WHAT IS REQUIRED: Copy out, with no changes, every line of the records below, starting with the line that contains "genus: Aricia" and going on through the final line.

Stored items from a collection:
◇ ◇ ◇ ◇ ◇ ◇ ◇

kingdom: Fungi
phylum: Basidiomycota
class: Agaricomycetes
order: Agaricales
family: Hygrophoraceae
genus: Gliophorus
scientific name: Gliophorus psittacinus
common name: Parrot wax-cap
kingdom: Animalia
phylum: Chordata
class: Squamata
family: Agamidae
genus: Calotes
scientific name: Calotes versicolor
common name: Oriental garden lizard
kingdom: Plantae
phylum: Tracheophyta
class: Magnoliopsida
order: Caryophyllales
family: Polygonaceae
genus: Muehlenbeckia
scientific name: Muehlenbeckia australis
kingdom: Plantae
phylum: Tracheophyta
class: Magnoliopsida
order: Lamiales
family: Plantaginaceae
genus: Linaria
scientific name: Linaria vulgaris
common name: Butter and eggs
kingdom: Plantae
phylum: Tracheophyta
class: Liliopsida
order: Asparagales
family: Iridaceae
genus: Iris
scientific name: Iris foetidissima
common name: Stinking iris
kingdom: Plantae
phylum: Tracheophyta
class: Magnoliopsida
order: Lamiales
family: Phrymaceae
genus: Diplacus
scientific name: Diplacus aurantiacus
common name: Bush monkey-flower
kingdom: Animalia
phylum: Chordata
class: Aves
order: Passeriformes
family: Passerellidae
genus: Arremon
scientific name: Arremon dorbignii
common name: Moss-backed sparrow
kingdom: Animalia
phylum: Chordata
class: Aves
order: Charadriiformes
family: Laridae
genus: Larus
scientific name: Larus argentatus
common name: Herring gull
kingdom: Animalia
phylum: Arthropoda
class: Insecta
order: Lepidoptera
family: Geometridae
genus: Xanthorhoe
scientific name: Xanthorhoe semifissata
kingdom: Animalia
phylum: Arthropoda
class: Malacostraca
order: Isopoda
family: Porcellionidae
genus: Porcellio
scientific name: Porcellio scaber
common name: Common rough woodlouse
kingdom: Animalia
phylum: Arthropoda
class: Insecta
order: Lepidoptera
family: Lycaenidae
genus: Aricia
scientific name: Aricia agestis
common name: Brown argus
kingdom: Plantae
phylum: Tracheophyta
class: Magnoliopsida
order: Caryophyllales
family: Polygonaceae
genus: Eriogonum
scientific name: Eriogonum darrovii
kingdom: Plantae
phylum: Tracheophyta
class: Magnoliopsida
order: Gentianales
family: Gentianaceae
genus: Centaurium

◇ ◇ ◇ ◇ ◇ ◇ ◇

RESULT:
genus: Aricia
scientific name: Aricia agestis
common name: Brown argus
kingdom: Plantae
phylum: Tracheophyta
class: Magnoliopsida
order: Caryophyllales
family: Polygonaceae
genus: Eriogonum
scientific name: Eriogonum darrovii
kingdom: Plantae
phylum: Tracheophyta
class: Magnoliopsida
order: Gentianales
family: Gentianaceae
genus: Centaurium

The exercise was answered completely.